- _Excerto_

_ _ _ _ _ _ _

EUA

Poças de sangue e baldes com cabeças. Casa dos horrores choca FBI

Poças de sangue e baldes com cabeças. Casa dos horrores choca FBI

Um grupo de agentes do FBI, que estava a investigar um caso de tráfico de corpos no Arizona, EUA, fez uma descoberta macabra. No "Biological Research Center", em Phoenix, os agentes encontraram cabeças, braços e outras partes de corpos de várias pessoas.

O laboratório foi escrutinado pelo FBI, em 2014, mas os depoimentos finais apenas foram agora tornados públicos devido às ações judiciais entretanto iniciadas. O centro de investigação, localizado na cidade de Phoenix, está a ser processado por oito famílias, que doaram os corpos de familiares falecidos à ciência.

_ _ _ _ _ _ _

- _Objetivo da tarefa_
Escreva a continuação da notícia sobre a descoberta do FBI no laboratório de Phoenix, começando logo depois da última frase do excerto. O material que vem a seguir tem outra origem.

- _Dados para análise_
_ _ _ _ _ _ _

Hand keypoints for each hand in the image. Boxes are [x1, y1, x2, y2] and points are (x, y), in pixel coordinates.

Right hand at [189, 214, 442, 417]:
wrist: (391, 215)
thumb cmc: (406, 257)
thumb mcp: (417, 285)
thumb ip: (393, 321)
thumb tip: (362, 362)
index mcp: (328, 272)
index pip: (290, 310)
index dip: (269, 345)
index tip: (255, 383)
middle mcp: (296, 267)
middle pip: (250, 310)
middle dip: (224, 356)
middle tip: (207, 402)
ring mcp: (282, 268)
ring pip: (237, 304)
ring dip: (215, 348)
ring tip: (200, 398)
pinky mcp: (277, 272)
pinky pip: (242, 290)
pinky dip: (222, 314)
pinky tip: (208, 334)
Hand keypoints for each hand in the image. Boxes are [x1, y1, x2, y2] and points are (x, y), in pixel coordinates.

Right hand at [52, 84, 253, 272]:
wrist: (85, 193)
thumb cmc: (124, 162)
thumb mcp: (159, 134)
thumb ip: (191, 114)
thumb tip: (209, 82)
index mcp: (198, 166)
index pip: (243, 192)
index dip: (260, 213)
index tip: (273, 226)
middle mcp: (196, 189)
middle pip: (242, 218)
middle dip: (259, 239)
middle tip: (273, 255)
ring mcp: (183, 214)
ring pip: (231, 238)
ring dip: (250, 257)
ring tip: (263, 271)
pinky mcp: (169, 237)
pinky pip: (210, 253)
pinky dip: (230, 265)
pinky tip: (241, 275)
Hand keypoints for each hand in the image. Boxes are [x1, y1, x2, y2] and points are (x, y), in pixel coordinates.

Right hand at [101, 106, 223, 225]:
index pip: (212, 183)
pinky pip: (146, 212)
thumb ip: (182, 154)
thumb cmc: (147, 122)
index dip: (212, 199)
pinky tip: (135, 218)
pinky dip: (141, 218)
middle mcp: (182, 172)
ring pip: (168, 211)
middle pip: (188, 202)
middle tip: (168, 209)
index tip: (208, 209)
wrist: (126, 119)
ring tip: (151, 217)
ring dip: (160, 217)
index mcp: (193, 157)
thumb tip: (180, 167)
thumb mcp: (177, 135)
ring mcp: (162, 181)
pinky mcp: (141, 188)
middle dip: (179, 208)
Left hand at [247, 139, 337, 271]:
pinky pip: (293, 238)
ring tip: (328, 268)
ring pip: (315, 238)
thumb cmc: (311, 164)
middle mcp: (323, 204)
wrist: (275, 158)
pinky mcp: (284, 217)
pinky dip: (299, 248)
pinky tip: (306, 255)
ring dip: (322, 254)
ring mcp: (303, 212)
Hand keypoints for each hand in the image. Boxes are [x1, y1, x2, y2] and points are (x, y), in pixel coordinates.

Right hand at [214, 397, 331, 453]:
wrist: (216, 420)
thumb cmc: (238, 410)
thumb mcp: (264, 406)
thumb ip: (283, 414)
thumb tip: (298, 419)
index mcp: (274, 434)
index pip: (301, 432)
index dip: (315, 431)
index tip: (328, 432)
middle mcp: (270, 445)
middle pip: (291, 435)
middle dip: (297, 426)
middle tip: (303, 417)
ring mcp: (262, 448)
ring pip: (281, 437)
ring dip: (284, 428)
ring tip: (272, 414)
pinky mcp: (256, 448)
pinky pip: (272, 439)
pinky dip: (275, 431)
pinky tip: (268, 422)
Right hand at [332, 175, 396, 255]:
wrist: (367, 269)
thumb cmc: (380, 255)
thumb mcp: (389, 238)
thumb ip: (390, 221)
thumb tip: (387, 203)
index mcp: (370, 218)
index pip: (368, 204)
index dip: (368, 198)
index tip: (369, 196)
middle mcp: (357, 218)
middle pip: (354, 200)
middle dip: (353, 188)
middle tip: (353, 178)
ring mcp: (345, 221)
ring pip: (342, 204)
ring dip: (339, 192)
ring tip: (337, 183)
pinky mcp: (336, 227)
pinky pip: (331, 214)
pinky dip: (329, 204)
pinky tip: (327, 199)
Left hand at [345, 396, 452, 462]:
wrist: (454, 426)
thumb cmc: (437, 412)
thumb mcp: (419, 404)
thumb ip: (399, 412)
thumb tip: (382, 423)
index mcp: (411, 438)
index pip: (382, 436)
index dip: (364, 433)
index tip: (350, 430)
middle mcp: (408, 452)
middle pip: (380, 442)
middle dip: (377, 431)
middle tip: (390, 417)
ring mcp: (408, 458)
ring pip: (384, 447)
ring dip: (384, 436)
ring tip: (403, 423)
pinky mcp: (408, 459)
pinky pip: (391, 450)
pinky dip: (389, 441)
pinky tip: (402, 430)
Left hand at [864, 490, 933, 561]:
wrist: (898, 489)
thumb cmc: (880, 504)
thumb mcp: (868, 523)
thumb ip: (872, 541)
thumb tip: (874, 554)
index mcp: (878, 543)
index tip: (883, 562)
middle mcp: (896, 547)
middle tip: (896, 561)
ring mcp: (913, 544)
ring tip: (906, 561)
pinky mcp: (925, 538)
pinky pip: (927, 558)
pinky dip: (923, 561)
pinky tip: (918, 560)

_ _ _ _ _ _ _

- _Resposta escrita_
Segundo o "The Independent", o FBI seguiu uma pista que acabou por levar ao centro que estaria a fazer lucros elevados com o desmembramento e venda de restos mortais sem o consentimentos dos doadores. "Esta é uma história de terror. É inacreditável", disse aos media locais Tory Harp, que doou o corpo da mãe e da avó a este centro, em 2012 e 2013.

O homem, que faz parte de uma lista de 30 denunciantes, explicou que doou o corpo das familiares com a ideia de que os mesmos seriam usados para fins científicos. "Cancro, leucemia...foi o que me disseram. Mas não foi isso que aconteceu", explicou.

Descoberta macabra

Em 2014, o FBI entrou nas instalações, no decorrer de uma investigação que se desenrolou em vários Estados norte-americanos, sobre o tráfico e venda ilegal de restos mortais. O relatório, agora conhecido, explica que os corpos foram cortados com motosserras e que no local havia poças de sangue e fluidos corporais.

Um dos agentes relata que no local encontrou um frigorífico cheio de "órgãos genitais masculinos" e "um balde com cabeças, braços e pernas". Um outro elemento que participou nas buscas diz que viu a cabeça de uma mulher que foi costurada no corpo de um homem que estava preso a uma parede.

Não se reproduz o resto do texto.